UCSF

Many genomes contain overlapping genes in which nucleotides are shared in alternative open reading frames. Despite the fact that this phenomena occurs quite frequently in viruses, the manner in which shared nucleotide sequence impacts protein evolution has not yet been fully elucidated. We propose two simple models: 1) A "selfish" arrangement in which one protein dictates the coding sequence of the other and 2) A "compromising" model in which a group of nucleotides encodes critical residues in both frames, thereby forming a viral Achilles' heel that must satisfy multiple selection pressures.
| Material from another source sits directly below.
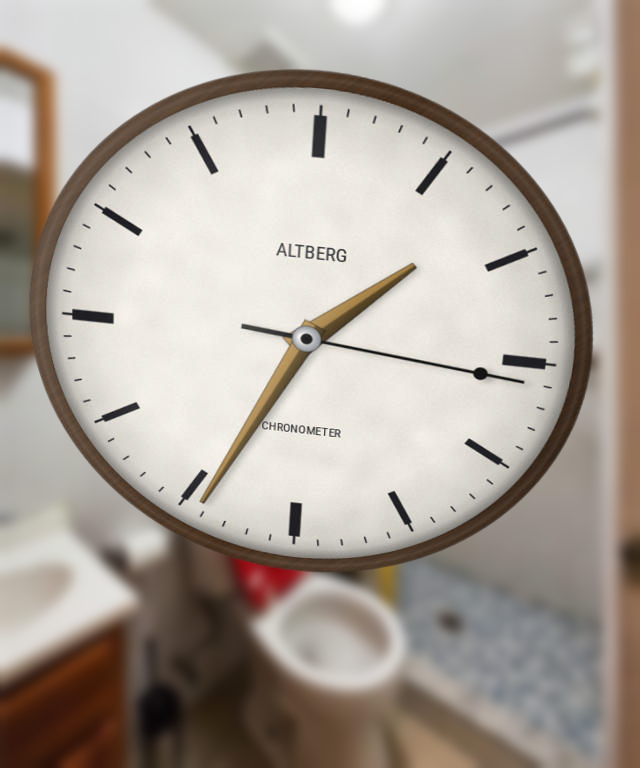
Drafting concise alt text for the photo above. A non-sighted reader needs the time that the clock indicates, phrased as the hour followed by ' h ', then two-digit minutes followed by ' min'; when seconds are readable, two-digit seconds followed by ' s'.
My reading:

To test these models, we examine human immunodeficiency virus type 1 (HIV-1) which contains substantial coding overlap including the essential, regulatory genes tat< and rev. Tat and Rev play known and critical roles in the production and processing of the viral RNA, making them ideal candidates for study. Here we combine statistical analyses of existing patient data, a residue-resolution, functional dissection of Tat and Rev, and directed evolution experiments that decouple the overlapped regions to demonstrate that the selfish organization of the tat/rev overlap minimizes the constraining effects of overlapped reading frames. This arrangement of overlapped genes may extend to other overlapped genes and also represent an important mechanism for the creation of genomic novelty and post-transcriptional regulation in small genomes.